EXERCISE REQUIREMENTS: The answer should match the records character for character.

═══ EXERCISE DATA ═══

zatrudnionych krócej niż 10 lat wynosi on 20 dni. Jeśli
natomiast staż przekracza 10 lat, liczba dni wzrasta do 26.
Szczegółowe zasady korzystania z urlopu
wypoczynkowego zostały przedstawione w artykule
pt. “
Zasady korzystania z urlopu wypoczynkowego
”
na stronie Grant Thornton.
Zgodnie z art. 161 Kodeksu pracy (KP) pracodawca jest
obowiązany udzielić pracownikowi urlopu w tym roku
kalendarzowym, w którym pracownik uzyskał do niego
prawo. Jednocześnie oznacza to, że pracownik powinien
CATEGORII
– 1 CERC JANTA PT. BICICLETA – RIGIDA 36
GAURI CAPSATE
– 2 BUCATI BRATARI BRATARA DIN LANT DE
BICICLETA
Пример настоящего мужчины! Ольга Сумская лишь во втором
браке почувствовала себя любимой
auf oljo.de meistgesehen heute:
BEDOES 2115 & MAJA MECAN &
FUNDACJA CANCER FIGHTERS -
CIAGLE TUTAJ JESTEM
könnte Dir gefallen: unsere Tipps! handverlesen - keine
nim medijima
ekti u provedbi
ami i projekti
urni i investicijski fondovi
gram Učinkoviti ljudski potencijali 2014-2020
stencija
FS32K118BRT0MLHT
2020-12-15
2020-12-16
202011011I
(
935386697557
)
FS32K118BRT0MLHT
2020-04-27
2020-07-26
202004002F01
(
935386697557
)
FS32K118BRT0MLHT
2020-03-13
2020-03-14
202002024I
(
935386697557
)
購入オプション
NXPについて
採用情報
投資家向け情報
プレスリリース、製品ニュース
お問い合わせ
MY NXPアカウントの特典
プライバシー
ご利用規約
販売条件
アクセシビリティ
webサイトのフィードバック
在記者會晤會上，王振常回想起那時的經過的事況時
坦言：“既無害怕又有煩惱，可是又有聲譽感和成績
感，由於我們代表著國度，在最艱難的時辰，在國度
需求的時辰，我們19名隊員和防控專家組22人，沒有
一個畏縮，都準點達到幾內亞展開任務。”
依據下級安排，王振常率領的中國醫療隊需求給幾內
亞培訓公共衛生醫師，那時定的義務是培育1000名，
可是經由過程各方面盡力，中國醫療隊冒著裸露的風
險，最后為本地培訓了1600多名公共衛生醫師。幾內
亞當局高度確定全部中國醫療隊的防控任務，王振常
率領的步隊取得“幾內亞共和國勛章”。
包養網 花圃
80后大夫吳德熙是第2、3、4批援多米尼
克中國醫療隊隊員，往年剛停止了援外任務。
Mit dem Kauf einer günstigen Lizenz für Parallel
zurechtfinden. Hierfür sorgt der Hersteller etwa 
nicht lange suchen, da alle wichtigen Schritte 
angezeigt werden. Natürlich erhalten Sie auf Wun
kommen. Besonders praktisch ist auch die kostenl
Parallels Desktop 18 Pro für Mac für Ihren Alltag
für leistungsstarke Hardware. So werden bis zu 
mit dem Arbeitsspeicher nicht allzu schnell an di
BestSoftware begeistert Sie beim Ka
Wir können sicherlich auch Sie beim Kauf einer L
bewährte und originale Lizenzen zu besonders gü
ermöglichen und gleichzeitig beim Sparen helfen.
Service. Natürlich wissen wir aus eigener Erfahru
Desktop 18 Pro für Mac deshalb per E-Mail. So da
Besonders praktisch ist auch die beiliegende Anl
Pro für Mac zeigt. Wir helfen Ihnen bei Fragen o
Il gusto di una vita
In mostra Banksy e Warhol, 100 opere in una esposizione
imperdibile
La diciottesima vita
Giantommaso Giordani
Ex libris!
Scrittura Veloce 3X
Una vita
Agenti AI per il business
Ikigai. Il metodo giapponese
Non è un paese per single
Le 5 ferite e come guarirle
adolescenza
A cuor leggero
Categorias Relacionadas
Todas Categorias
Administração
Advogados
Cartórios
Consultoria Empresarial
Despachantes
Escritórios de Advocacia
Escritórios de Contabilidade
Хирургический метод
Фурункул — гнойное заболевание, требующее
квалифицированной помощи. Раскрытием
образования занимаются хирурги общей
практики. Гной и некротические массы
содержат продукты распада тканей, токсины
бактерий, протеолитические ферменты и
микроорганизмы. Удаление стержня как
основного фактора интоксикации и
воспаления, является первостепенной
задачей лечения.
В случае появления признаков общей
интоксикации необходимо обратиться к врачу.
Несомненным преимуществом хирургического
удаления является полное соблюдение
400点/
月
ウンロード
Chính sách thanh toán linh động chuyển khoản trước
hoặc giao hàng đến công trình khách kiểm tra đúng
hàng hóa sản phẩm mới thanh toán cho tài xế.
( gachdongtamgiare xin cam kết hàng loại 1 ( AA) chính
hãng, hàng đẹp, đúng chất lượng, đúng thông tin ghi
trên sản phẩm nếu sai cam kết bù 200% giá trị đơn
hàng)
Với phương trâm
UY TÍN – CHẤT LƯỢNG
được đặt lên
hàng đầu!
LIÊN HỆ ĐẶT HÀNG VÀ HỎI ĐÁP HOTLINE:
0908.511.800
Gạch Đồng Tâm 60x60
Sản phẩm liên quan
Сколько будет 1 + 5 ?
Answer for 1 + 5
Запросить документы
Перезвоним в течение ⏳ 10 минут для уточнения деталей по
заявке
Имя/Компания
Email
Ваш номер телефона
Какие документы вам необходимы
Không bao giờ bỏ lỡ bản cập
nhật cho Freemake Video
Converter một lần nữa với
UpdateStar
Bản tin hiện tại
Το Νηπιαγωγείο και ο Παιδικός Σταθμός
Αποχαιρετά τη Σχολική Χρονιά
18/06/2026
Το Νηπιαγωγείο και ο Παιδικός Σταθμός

═══

ANSWER TO THE PROBLEM:
zatrudnionych krócej niż 10 lat wynosi on 20 dni. Jeśli
natomiast staż przekracza 10 lat, liczba dni wzrasta do 26.
Szczegółowe zasady korzystania z urlopu
wypoczynkowego zostały przedstawione w artykule
pt. “
Zasady korzystania z urlopu wypoczynkowego
”
na stronie Grant Thornton.
Zgodnie z art. 161 Kodeksu pracy (KP) pracodawca jest
obowiązany udzielić pracownikowi urlopu w tym roku
kalendarzowym, w którym pracownik uzyskał do niego
prawo. Jednocześnie oznacza to, że pracownik powinien
CATEGORII
– 1 CERC JANTA PT. BICICLETA – RIGIDA 36
GAURI CAPSATE
– 2 BUCATI BRATARI BRATARA DIN LANT DE
BICICLETA
Пример настоящего мужчины! Ольга Сумская лишь во втором
браке почувствовала себя любимой
auf oljo.de meistgesehen heute:
BEDOES 2115 & MAJA MECAN &
FUNDACJA CANCER FIGHTERS -
CIAGLE TUTAJ JESTEM
könnte Dir gefallen: unsere Tipps! handverlesen - keine
nim medijima
ekti u provedbi
ami i projekti
urni i investicijski fondovi
gram Učinkoviti ljudski potencijali 2014-2020
stencija
FS32K118BRT0MLHT
2020-12-15
2020-12-16
202011011I
(
935386697557
)
FS32K118BRT0MLHT
2020-04-27
2020-07-26
202004002F01
(
935386697557
)
FS32K118BRT0MLHT
2020-03-13
2020-03-14
202002024I
(
935386697557
)
購入オプション
NXPについて
採用情報
投資家向け情報
プレスリリース、製品ニュース
お問い合わせ
MY NXPアカウントの特典
プライバシー
ご利用規約
販売条件
アクセシビリティ
webサイトのフィードバック
在記者會晤會上，王振常回想起那時的經過的事況時
坦言：“既無害怕又有煩惱，可是又有聲譽感和成績
感，由於我們代表著國度，在最艱難的時辰，在國度
需求的時辰，我們19名隊員和防控專家組22人，沒有
一個畏縮，都準點達到幾內亞展開任務。”
依據下級安排，王振常率領的中國醫療隊需求給幾內
亞培訓公共衛生醫師，那時定的義務是培育1000名，
可是經由過程各方面盡力，中國醫療隊冒著裸露的風
險，最后為本地培訓了1600多名公共衛生醫師。幾內
亞當局高度確定全部中國醫療隊的防控任務，王振常
率領的步隊取得“幾內亞共和國勛章”。
包養網 花圃
80后大夫吳德熙是第2、3、4批援多米尼
克中國醫療隊隊員，往年剛停止了援外任務。
Mit dem Kauf einer günstigen Lizenz für Parallel
zurechtfinden. Hierfür sorgt der Hersteller etwa 
nicht lange suchen, da alle wichtigen Schritte 
angezeigt werden. Natürlich erhalten Sie auf Wun
kommen. Besonders praktisch ist auch die kostenl
Parallels Desktop 18 Pro für Mac für Ihren Alltag
für leistungsstarke Hardware. So werden bis zu 
mit dem Arbeitsspeicher nicht allzu schnell an di
BestSoftware begeistert Sie beim Ka
Wir können sicherlich auch Sie beim Kauf einer L
bewährte und originale Lizenzen zu besonders gü
ermöglichen und gleichzeitig beim Sparen helfen.
Service. Natürlich wissen wir aus eigener Erfahru
Desktop 18 Pro für Mac deshalb per E-Mail. So da
Besonders praktisch ist auch die beiliegende Anl
Pro für Mac zeigt. Wir helfen Ihnen bei Fragen o
Il gusto di una vita
In mostra Banksy e Warhol, 100 opere in una esposizione
imperdibile
La diciottesima vita
Giantommaso Giordani
Ex libris!
Scrittura Veloce 3X
Una vita
Agenti AI per il business
Ikigai. Il metodo giapponese
Non è un paese per single
Le 5 ferite e come guarirle
adolescenza
A cuor leggero
Categorias Relacionadas
Todas Categorias
Administração
Advogados
Cartórios
Consultoria Empresarial
Despachantes
Escritórios de Advocacia
Escritórios de Contabilidade
Хирургический метод
Фурункул — гнойное заболевание, требующее
квалифицированной помощи. Раскрытием
образования занимаются хирурги общей
практики. Гной и некротические массы
содержат продукты распада тканей, токсины
бактерий, протеолитические ферменты и
микроорганизмы. Удаление стержня как
основного фактора интоксикации и
воспаления, является первостепенной
задачей лечения.
В случае появления признаков общей
интоксикации необходимо обратиться к врачу.
Несомненным преимуществом хирургического
удаления является полное соблюдение
400点/
月
ウンロード
Chính sách thanh toán linh động chuyển khoản trước
hoặc giao hàng đến công trình khách kiểm tra đúng
hàng hóa sản phẩm mới thanh toán cho tài xế.
( gachdongtamgiare xin cam kết hàng loại 1 ( AA) chính
hãng, hàng đẹp, đúng chất lượng, đúng thông tin ghi
trên sản phẩm nếu sai cam kết bù 200% giá trị đơn
hàng)
Với phương trâm
UY TÍN – CHẤT LƯỢNG
được đặt lên
hàng đầu!
LIÊN HỆ ĐẶT HÀNG VÀ HỎI ĐÁP HOTLINE:
0908.511.800
Gạch Đồng Tâm 60x60
Sản phẩm liên quan
Сколько будет 1 + 5 ?
Answer for 1 + 5
Запросить документы
Перезвоним в течение ⏳ 10 минут для уточнения деталей по
заявке
Имя/Компания
Email
Ваш номер телефона
Какие документы вам необходимы
Không bao giờ bỏ lỡ bản cập
nhật cho Freemake Video
Converter một lần nữa với
UpdateStar
Bản tin hiện tại
Το Νηπιαγωγείο και ο Παιδικός Σταθμός
Αποχαιρετά τη Σχολική Χρονιά
18/06/2026
Το Νηπιαγωγείο και ο Παιδικός Σταθμός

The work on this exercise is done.